SINGLE-PHOTON GENERATION EXPERIMENTS

A beam splitter experiment (also called the Hanbury-Brown-Twiss experiment [14]) was carried to test whether single photons are generated by the source. For this test, a 50/50 beam splitter was inserted in the Idler channel (Figure 6). Outputs of the beam splitter were directed to single-photon detectors (Excelitas SPCM-850-43-BR1). Also, a InGaAs photodiode was used at synchronization channel output to register timing of the pump pulses.

Figure 6.

Schematic diagram of single-photon test setup. SPD1/2 – single-photon detector 1/2.

Outputs of two single-photon detectors and the photodiode were connected to 20 GHz bandwidth oscilloscope for data acquisition. Memory of the oscilloscope allowed to capture signal from all 3 channels for ~10 ms at sampling interval of 320 ps. Registered signals were then post-processed, double counts and single counts of detectors were evaluated. Pulses from synchronization channel were used as a gating signal, which allowed to eliminate “dark counts” registered in-between of pump pulses. As an illustration of registered signals, excerpt of registered waveforms is shown in Figure 7. In provided graph, black trace corresponds to synchronization pulses, red trace corresponds to pulses form single-photon detector 1, and blue trace corresponds to pulses from single-photon detector 2. In shown example, there is one single-count from detector 1 and two single-counts from detector 2. Also, a dark count pulse from detector 2 can be seen, which is discarded, because it does not overlap in time with synchronization pulses.

Figure 7.

Excerpt of registered (raw) signal data from detectors.

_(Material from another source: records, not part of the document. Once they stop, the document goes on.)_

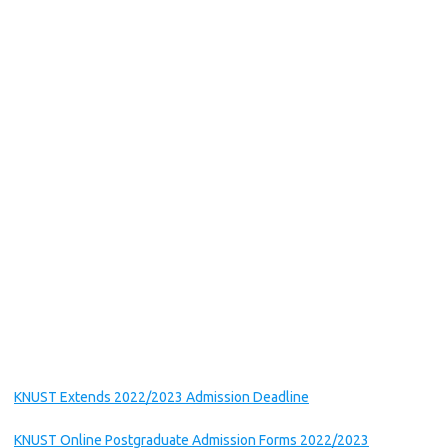
KNUST Extends 2022/2023 Admission Deadline
KNUST Online Postgraduate Admission Forms 2022/2023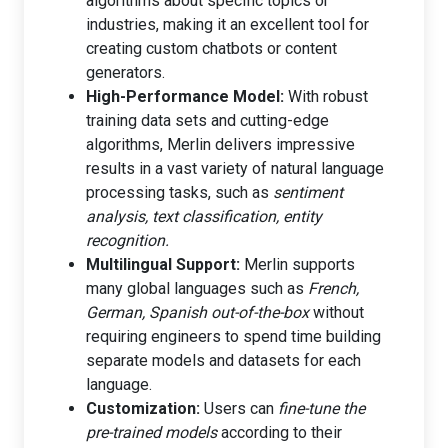
algorithms about specific topics or
industries, making it an excellent tool for
creating custom chatbots or content
generators.
High-Performance Model:
With robust
training data sets and cutting-edge
algorithms, Merlin delivers impressive
results in a vast variety of natural language
processing tasks, such as
sentiment
analysis, text classification, entity
recognition.
Multilingual Support:
Merlin supports
many global languages such as
French,
German, Spanish out-of-the-box
without
requiring engineers to spend time building
separate models and datasets for each
language.
Customization:
Users can
fine-tune the
pre-trained models
according to their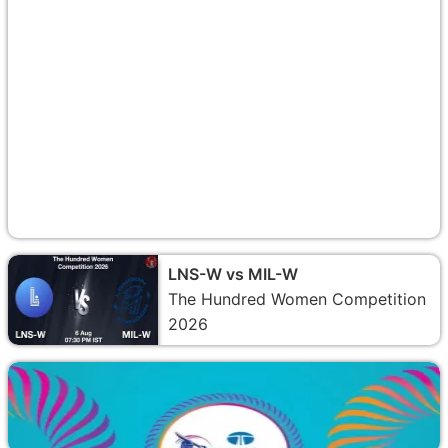
LNS-W vs MIL-W
The Hundred Women Competition
2026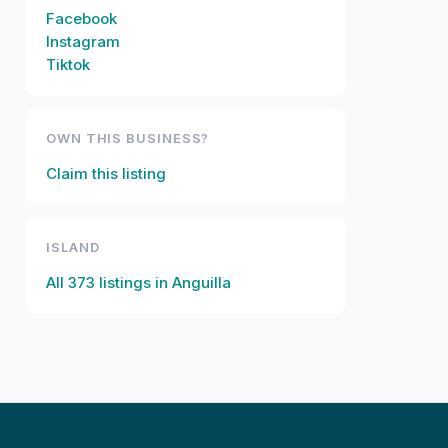
Facebook
Instagram
Tiktok
OWN THIS BUSINESS?
Claim this listing
ISLAND
All
373
listings in
Anguilla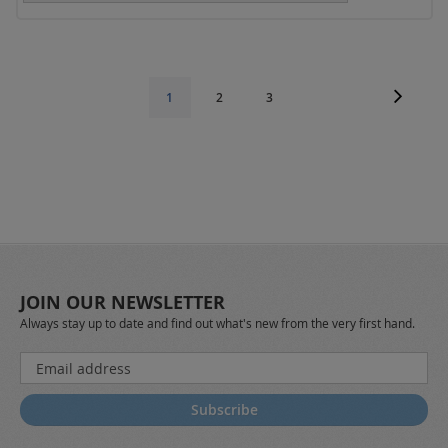
Page
Page
Next
Page
Page
You're
1
2
3
currently
reading
page
JOIN OUR NEWSLETTER
Always stay up to date and find out what's new from the very first hand.
Sign
Up
for
Subscribe
Our
Newsletter: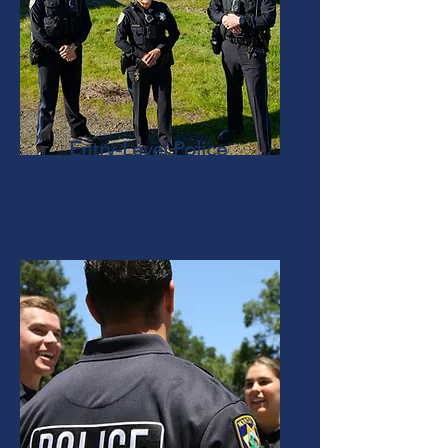
Entry-Level Police
Officer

Signal acquisitions from detectors at different pump power of main amplifier were registered and processed. In developed setup, pump power of fiber amplifier is the main easily controllable parameter allowing to optimize operation of the system. As expected, with reduction of pump power (pump laser diode (LD) current), single-count to double-count ratio improved indicating that source could be driven in single-photon per pulse regime. Results of this investigation is summarized in Figure 8.

Figure 8.

a) Total number of single counts (black points) and double counts (red points) per measurement window versus pump laser diode current of fiber amplifier stage; b) Single count to double count ratio versus pump laser diode current of fiber amplifier stage.

As can be seen from the graphs, with reduction of pump power, single-count to double-count ratio increased up to 99 %, indicating minimal multiphoton events. Detected single-photon rate at 4.35 A pump LD current was >230 000 photons/s (Fig. 9). If we account for detector efficiency of 49%, we can estimate that single photon rate directly from the source was >460 000 photons/s at 4.35 A LD current. With increase of pump LD current single photon generation rate increases but single-count to double-count ratio reduces and so fidelity of the generated photons deteriorates.

Figure 9.

Measured single-photon rate versus pump laser diode current of fiber amplifier stage.

During experiments, electrical power consumption of the source was evaluated as well. At optimal operational conditions, power consumption of pulse generator and fiber amplifier was 2.3 W and 7 W, respectively. So total power consumption of the source was 9.3 W. This does not include possible power consumption required for cooling of the system because for the experiments convection cooling in laboratory environment was sufficient.

5.

CONCLUSIONS AND FUTURE PERSPECTIVE

Optical fiber-based pulsed source of correlated photons was demonstrated experimentally. Operation of the source relies exclusively on intrinsic nonlinear properties of the fiber. Self-phase modulation effect is utilized in optical pulse generation stage, whereas four-wave mixing effect is used in wavelength conversion and correlated photon generation stages. Operation of the source was characterized by measuring single-photon generation rate and single-count to double-count ratio. Measurement results showed >460 000 photons/s single-photon generation rate at 99 % single-count to double-count ratio. Further investigation of the source capabilities is in progress. After receiving additional equipment, heralding properties between signal and idler channels will be characterized.

This work was financed by ESA under Lithuanian PECS contract.